Living as I now do in the rural centre/north of Italy has many benefits. I have recently, for instance, set up a lhakhang (shrine room, if you will). It is perhaps more reminiscent of a cave than a mountain-top hermitage, but it is cosy, and it is a place where I can ring bells, bang drums and make somewhat trumpeting sounds without disturbing anybody!
All the same, I do sometimes miss having a community of other practitioners to meet from time to time or even practice together on occasion. So it was particularly nice to find out how kind, serious, and welcoming the people associated with Sorig Khang are here.

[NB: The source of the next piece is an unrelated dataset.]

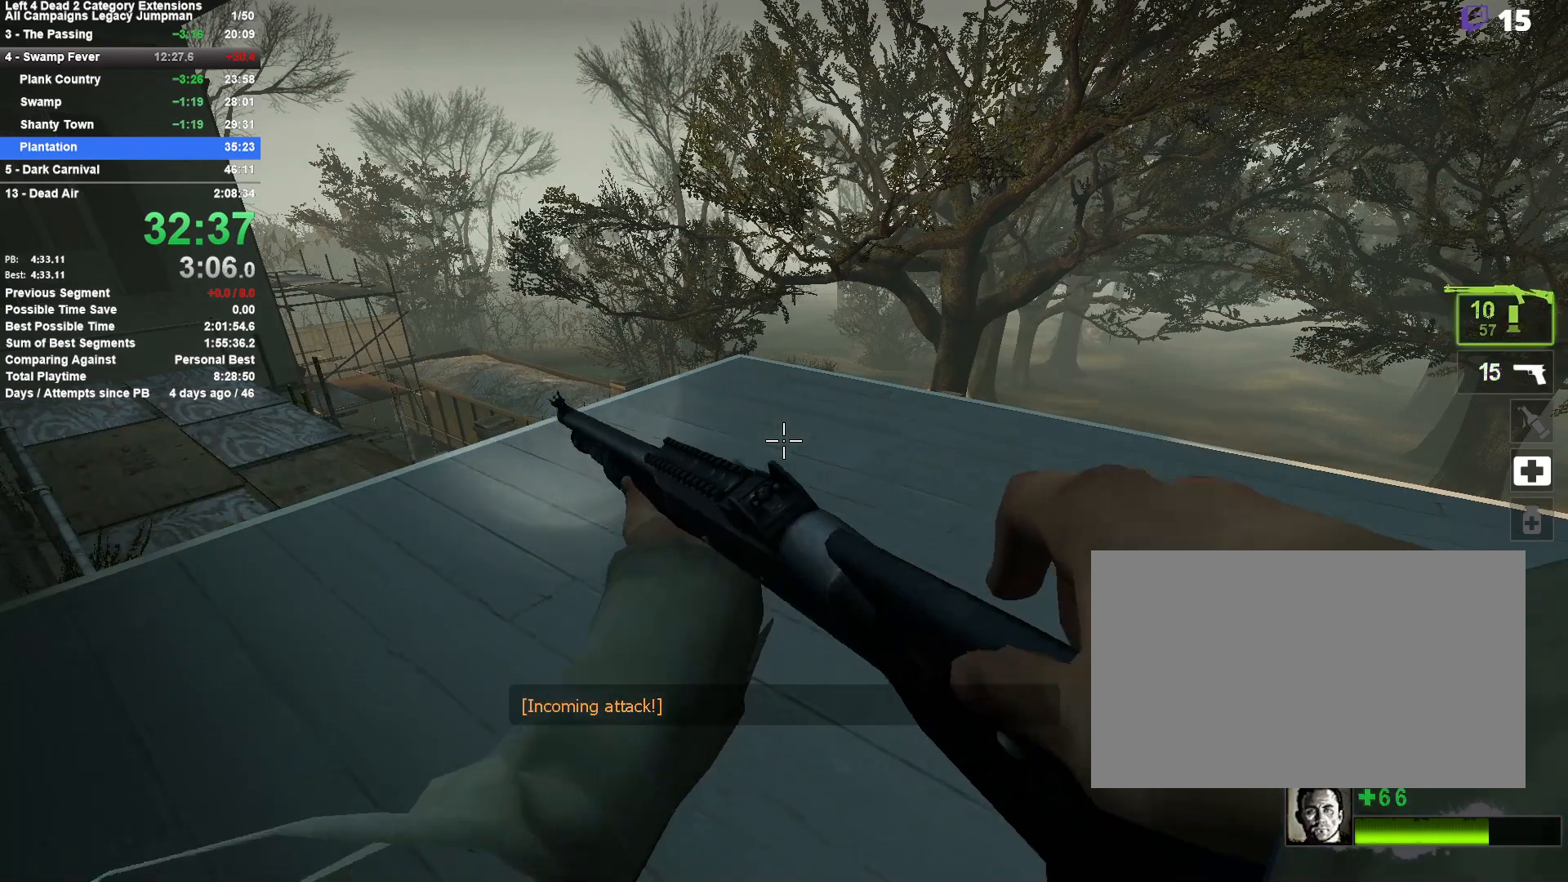
{"keys": [], "mouse": [], "events": [[33, "mouse_right", "down"], [167, "mouse_right", "up"]]}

I was able to attend a few days teaching, just outside Pisa, on the chöd practice that is part of the “preliminaries” or “foundations” of the Yuthok Nyingtig cycle of teaching. Most of the other students there had done this particular practice “merely” as a quick chant as part of their regular foundation practice, but the idea here was to approach it with proper melodies, drums, bells and kangling (“leg-trumpet”). And possibly with a bit of dance, too!
One might be tempted to think that this is simple, and in one sense it is, but getting it right is truly quite an art.
The teacher was Dr Tenzin Yangdon, who was not only patient enough to take us through our first steps in the details we were trying to learn, but, as a person, was also a wonderful example. The sense of genuine compassion and devotion that shone from her was almost palpable. I had not myself previously received the “lung” (reading transmission) for these preliminaries, and was very happy that Tenzin was able to give me that. The ceremony was simple, but powerful, and I’m very happy to be able to say that she is now one of my lamas.